# Richardson (Sheffield) Ltd. 07/2008 08:55 Visit



## spawney (Jul 28, 2008)

Visited the now derelict Richardson's site with a few others from this forum. The factory is structurally sound but the squatters and the ravers that have been using this place have have left it in a right mess.
Richardsons was founded in 1839 and gained world renown in the 1980s as Westall Richardson, when, under the ownership of American Jerry Hahn, and the local leadership of Bryan Upton and Gordon Bridge, it launched the Laser range of knives, which were engineered to remain sharp for life. 
Richardson Sheffield hit cash problems in September 2007 after relocating to premises at Handsworth, Sheffield with the aid of a loan from South Yorkshire Investment Fund. Accountants and business advisers Ernst & Young have now negotiated the sale of the company to Amefa UK who plan to use the company's products to enhance their existing ranges, and to continue production from the same Sheffield base.
Here's some of the photo's from the explore, the full set of pics can be found here Sheffield Urbex Visit Album

Click the images to enlarge them.



Exterior




Factory floor




Clocking off time




Hot water boiler




Extractor fan




Ceiling fan




Nitrous oxide bottle used to keep the window closed




Frost protection controls




Conveyor system




Smiley window




Factory clock. Most of the clocks on the site were stopped at this time




Broken windows




Skylight




Heavy duty circuit breaker




Security system




Pickled onions




Water tanks




Panoramic view from roof




Group photo




Laser fun




Clone army


----------



## zero seven four (Jul 28, 2008)

Hello as the man says, there is not much info as yet we have been to see our contact in the local libary there is not much there, next stage is the local archives. We need to book a time for this and then go through the plans, ths means i'll have to burn off my images onto cd drop it off there and ask for a time to go through their records.

We were there for an hour and half, there are 60 of the pentax k100d on line, here are 10 from them.







Clock at 855am






Shame the Ravers and Pigens can not read.






0742 poseing as normell (who is that in the background?)






and today through the round window ie playschool






If there was a fire we would be all dead






Lockers that are not that secure (craw bar any one)

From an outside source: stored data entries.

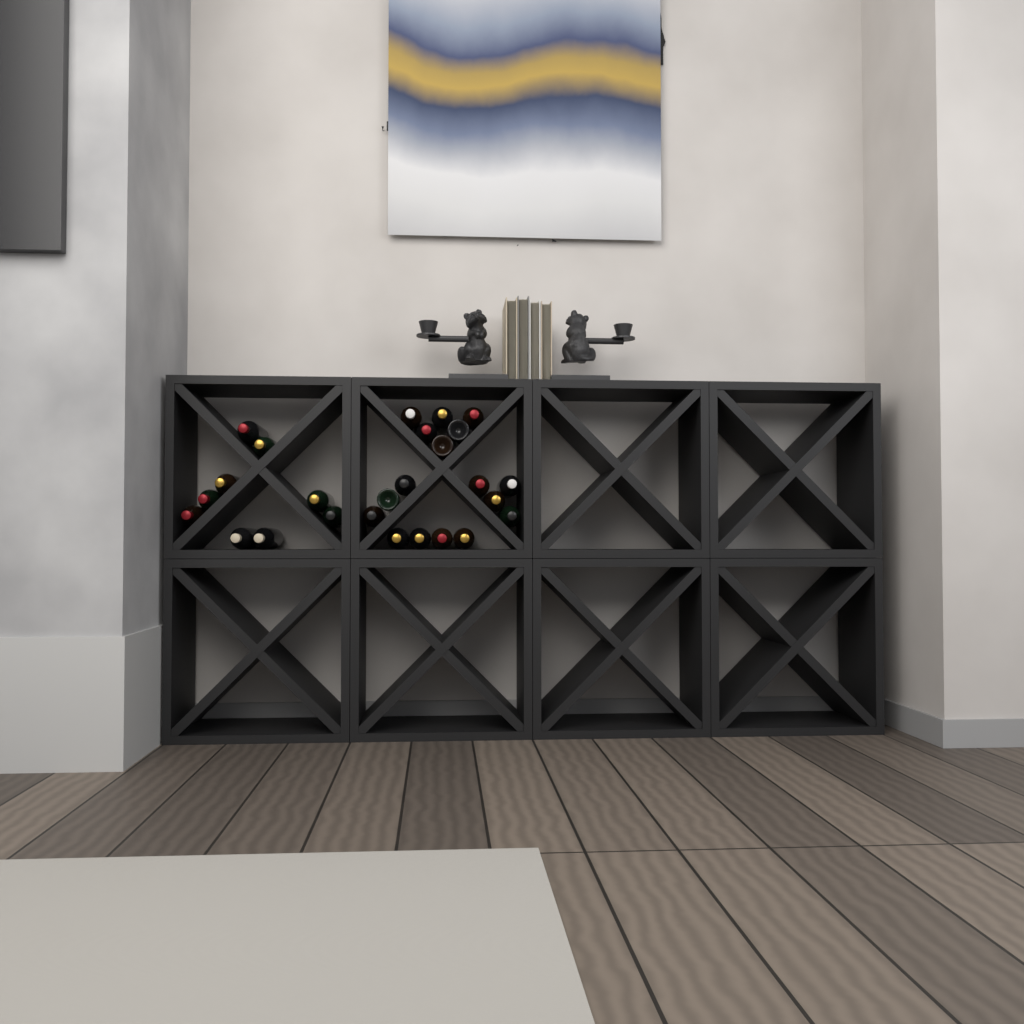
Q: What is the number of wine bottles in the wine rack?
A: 26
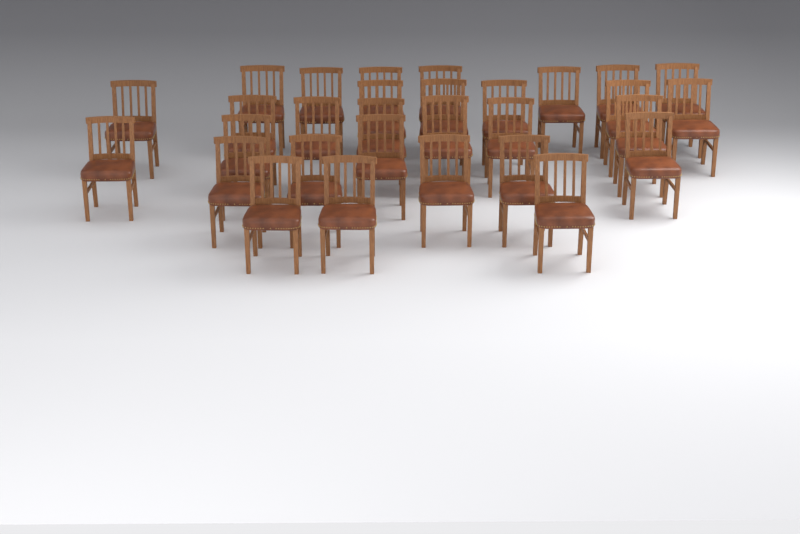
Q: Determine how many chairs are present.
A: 30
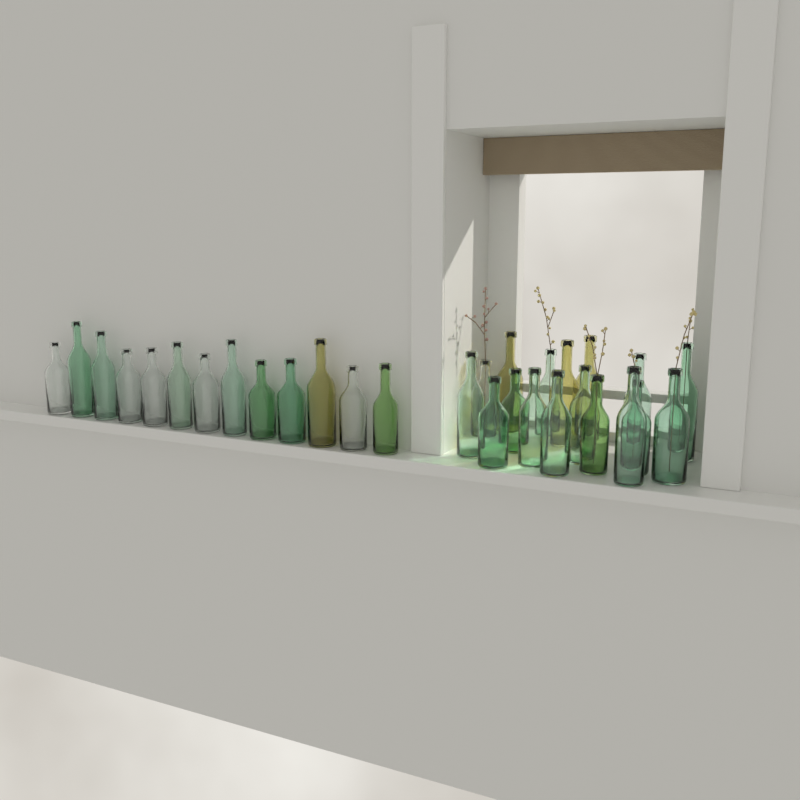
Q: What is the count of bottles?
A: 30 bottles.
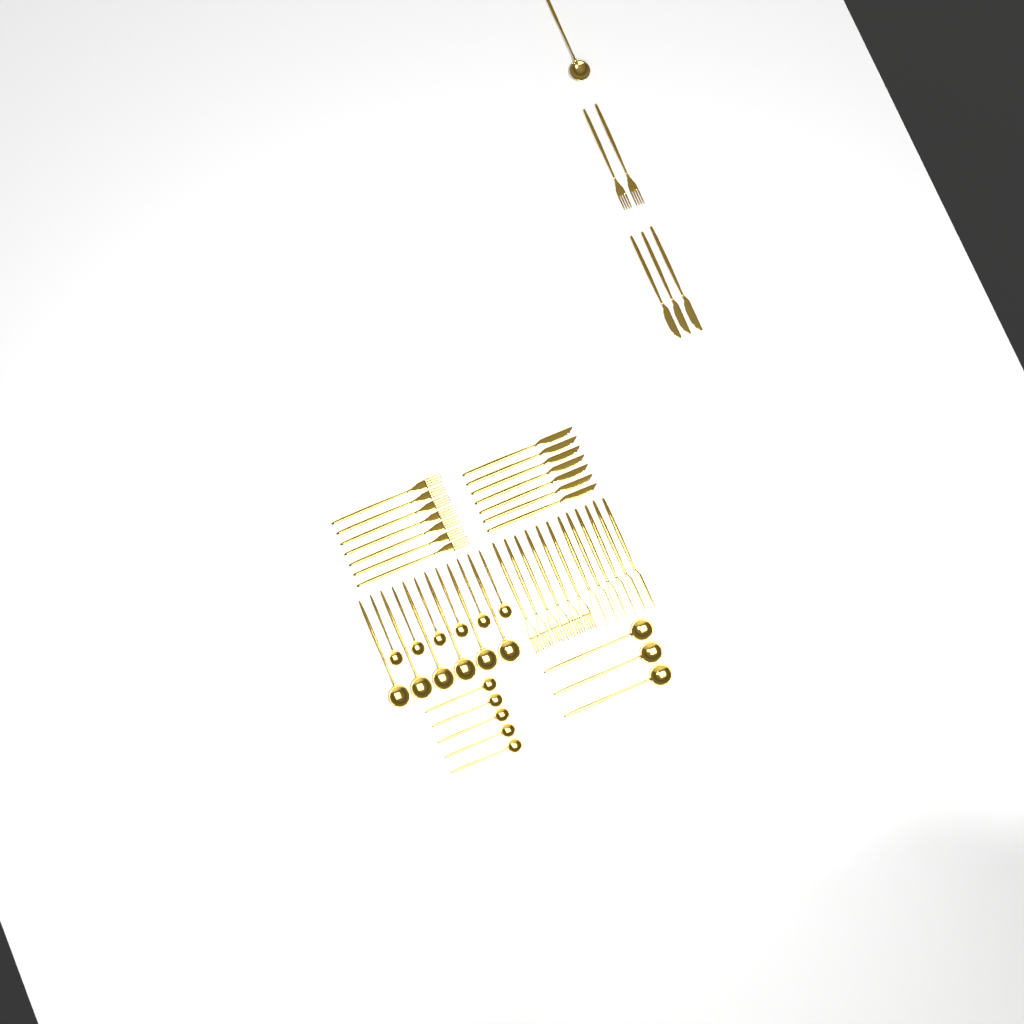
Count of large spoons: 10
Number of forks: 15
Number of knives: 16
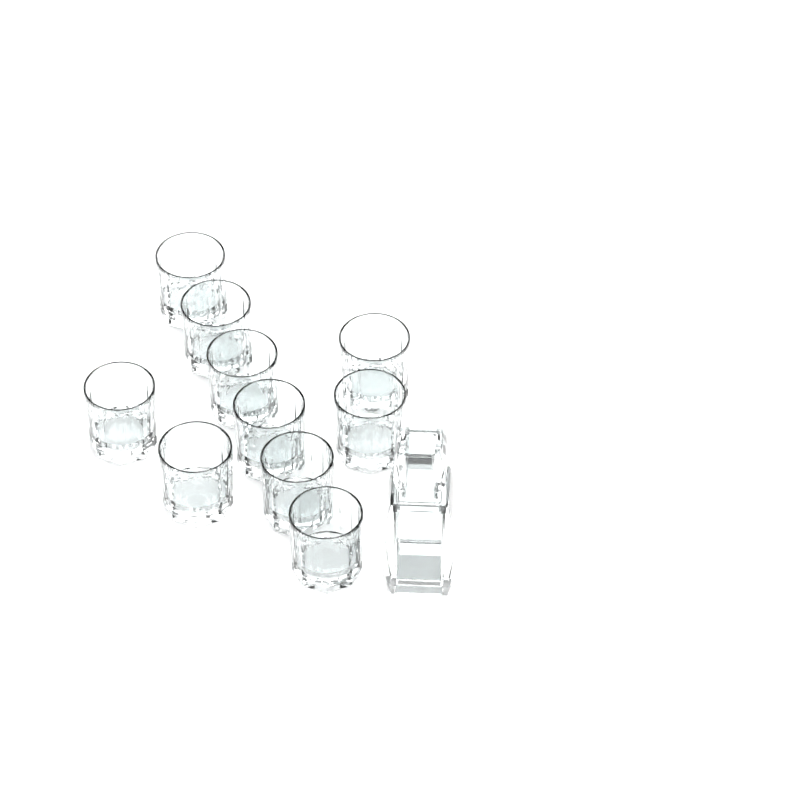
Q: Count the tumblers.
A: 10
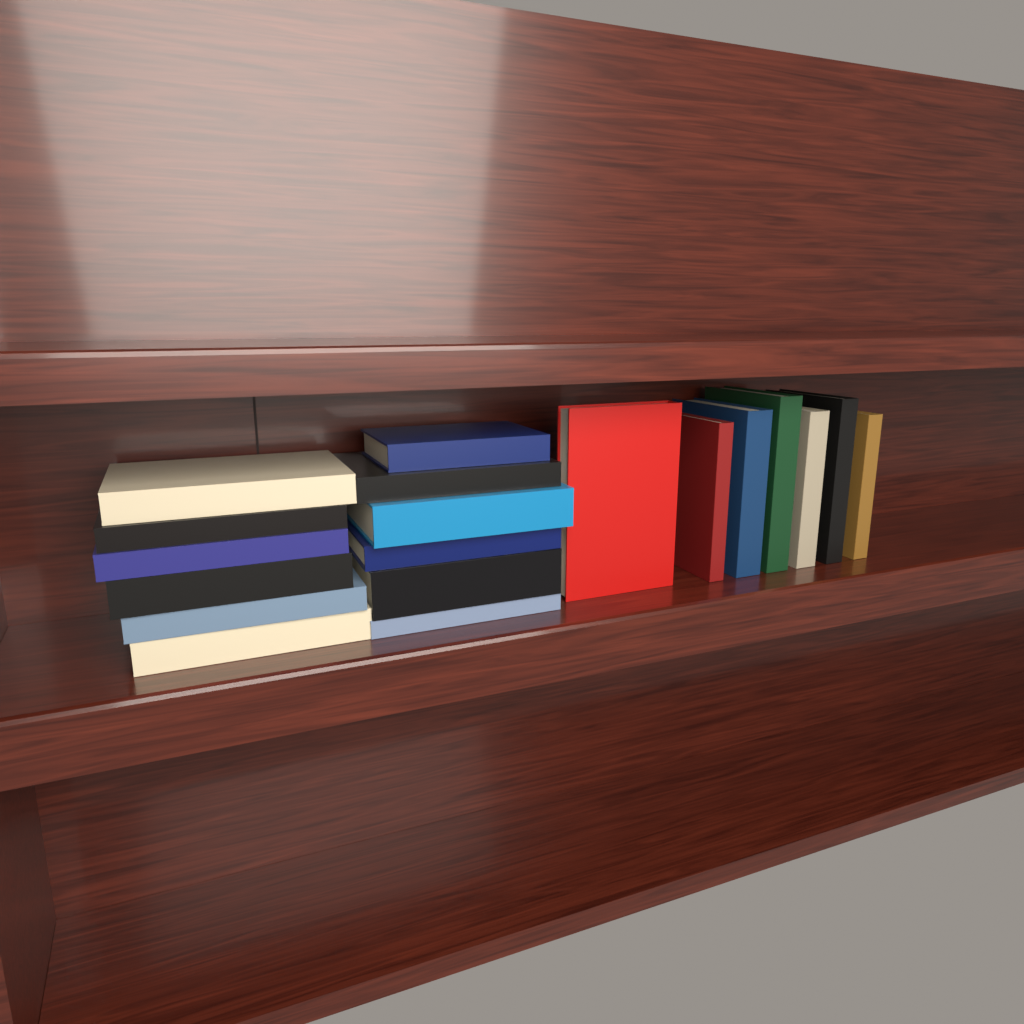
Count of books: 19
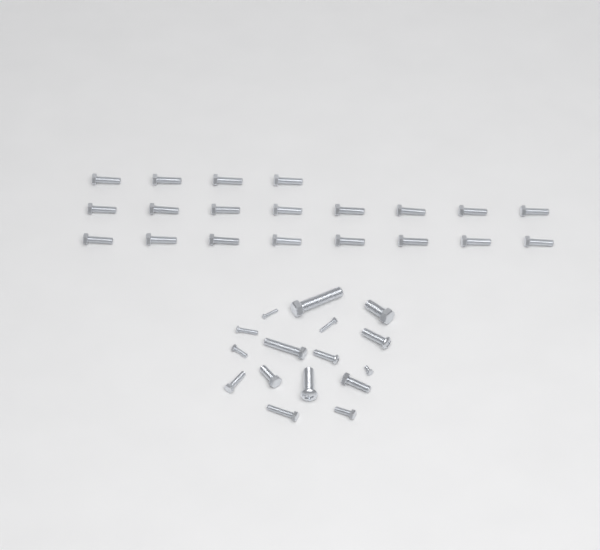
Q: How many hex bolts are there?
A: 31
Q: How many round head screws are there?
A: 5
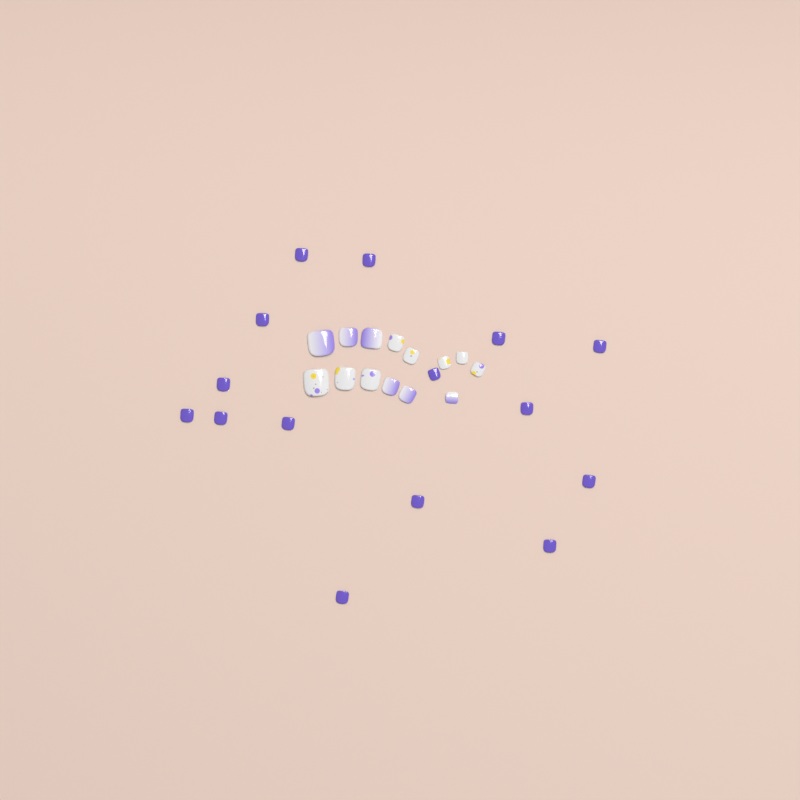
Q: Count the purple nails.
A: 15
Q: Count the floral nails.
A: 8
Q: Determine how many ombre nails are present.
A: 6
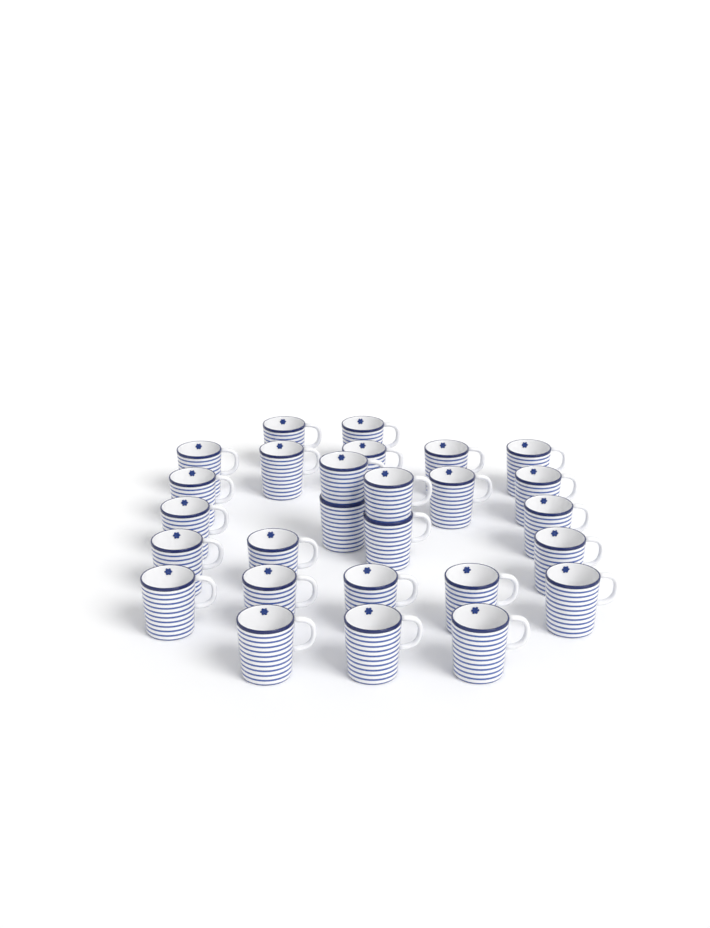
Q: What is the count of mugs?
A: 27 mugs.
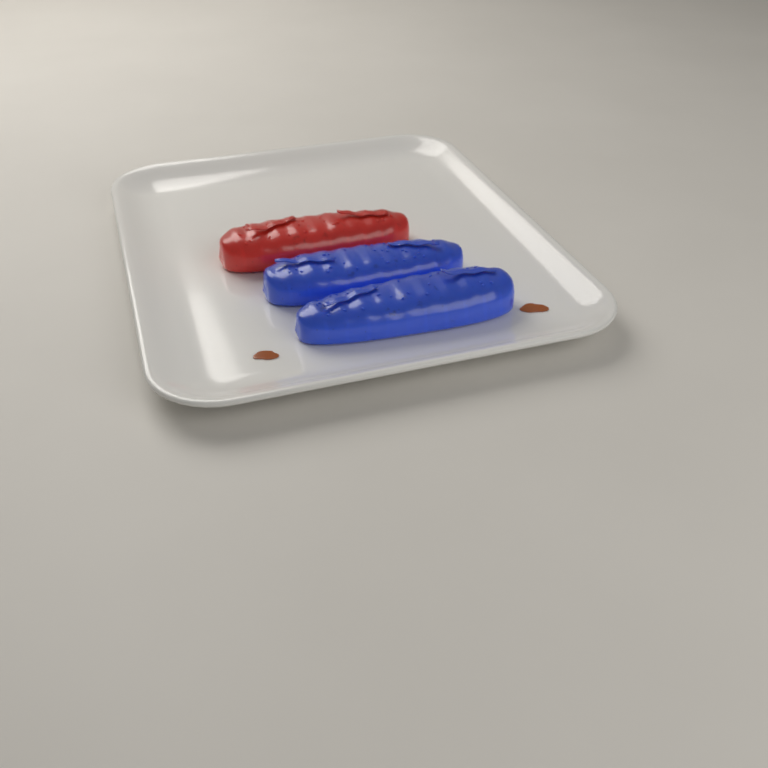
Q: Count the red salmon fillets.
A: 1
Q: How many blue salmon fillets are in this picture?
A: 2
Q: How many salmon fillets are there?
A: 3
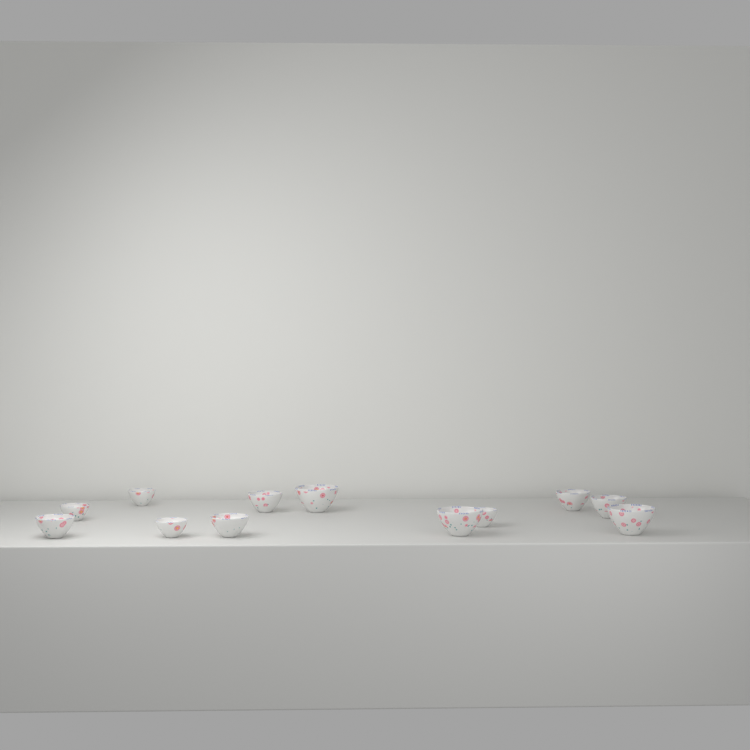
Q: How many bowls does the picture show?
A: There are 12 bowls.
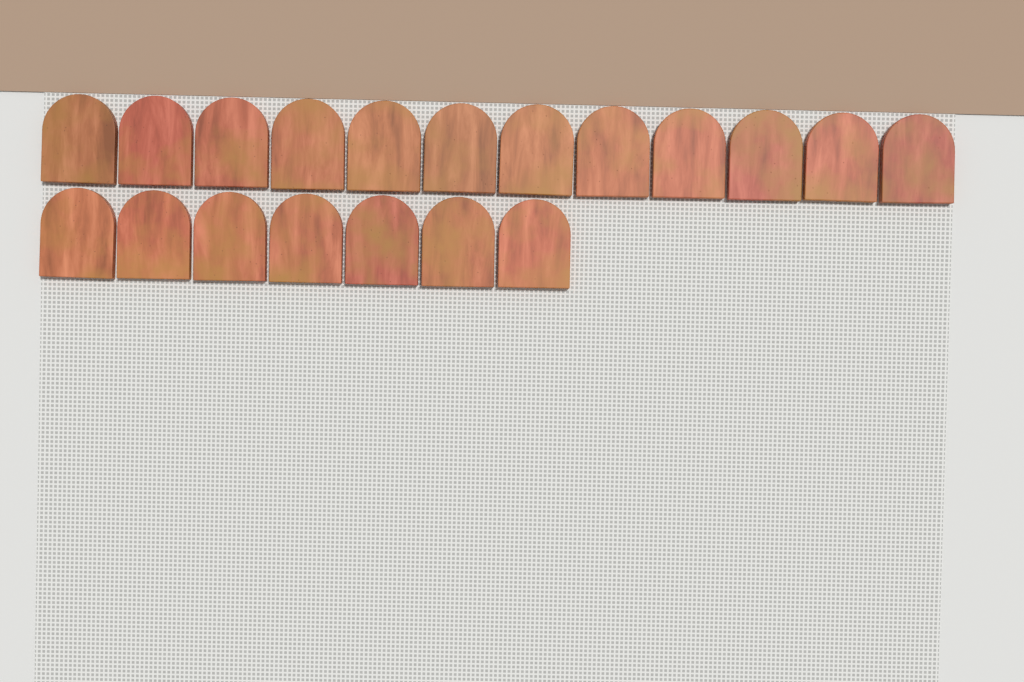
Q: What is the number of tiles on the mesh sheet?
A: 19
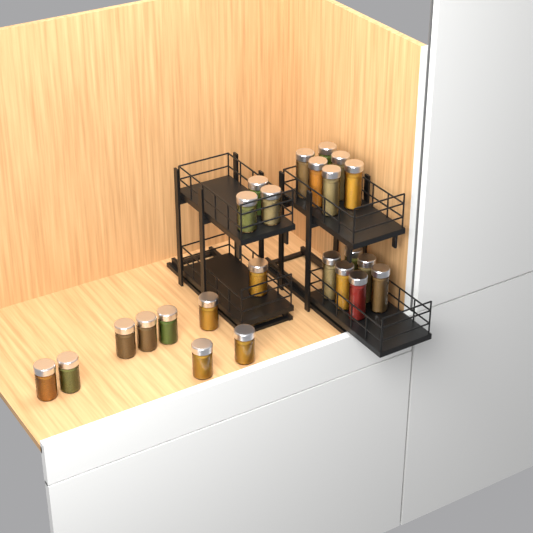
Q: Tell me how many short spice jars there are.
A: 12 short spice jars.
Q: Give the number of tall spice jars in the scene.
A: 12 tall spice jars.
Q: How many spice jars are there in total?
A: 24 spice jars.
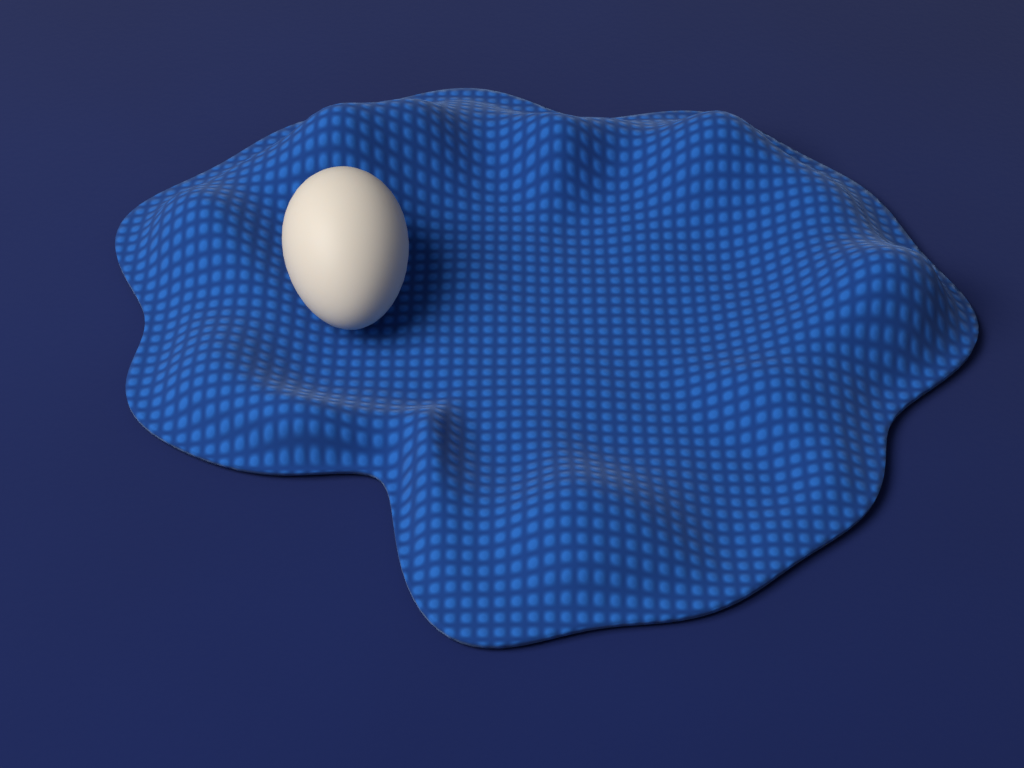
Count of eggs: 1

Someones had a smashing time..






More broken glass 






Yes these tolets needed a clean






Open windows in the heat of summer means this place is cool and then the rest

*Been Back this morning,(DATE REMOVED) and now i know some people will not be happy with this but some local graph artist desire to go and paint, a local film maker desires to go and film there and a load more photographers likewise, so we are going to be circumspect in giving out any direct info on access (DETAILS REMOVED)*

_
Please do not get pissed off at this, crooksmoor church and other places has ensured this happens and as said the free party people had been and left their detritus with the pigeon shit, it is dark in there, glass all over the place and smashed up fluoresent tubes means some mercury and other hazards are around so do be carefull if you do go.._


----------



## Jethro (Jul 28, 2008)

*Some more pics...*

_Already plenty of pics here, but I'll add a few of mine..._





Some Steps





Ground Floor





In Case of Fire!





Smashed Bathroom





More Ground Floor





Industrial Extractor Fan





A View From the Roof

I'll leave it there - if you're interested there's a few more (plus higher res versions of these) on my Flickr set.


----------



## spawney (Jul 28, 2008)

You've got some really good shots of the place both here and on your flickr set. I really enjoyed going back here as the last time I saw it was back in 1989 when I was working for Richardsons but it all looked and sounded so different back then when they were in full production with all the forge presses and the grinders and linishers working. It was a bit unfortunate that we didn't get to see the tunnels but next time we're getting down there


----------



## Neosea (Jul 28, 2008)

Excellent explore, thanks for the photo's people.


----------



## zero seven four (Jul 29, 2008)

Thats covered then, it was a good un and one i hope is ongoing if people need how to get there and get in then give us a pm.. Nice images Jethro and good to meet you i hope our wild tails of urban exploration and smashed up body parts did not put you off, but you was with me, like a kid in a candy store when in a empty thats me.. I fucking love this, oh reperman i thank you for thinking about my post sometimes the joy takes over.. You should see the sun set from this roof it is good, i guess my footprints are going to become a part of this place..


----------



## no1rich (Jul 29, 2008)

Some good photo's you got of the place. You should have tried one of the pickled onions...


----------



## spawney (Jul 29, 2008)

no1rich said:


> Some good photo's you got of the place. You should have tried one of the pickled onions...



Would you have tried one?


----------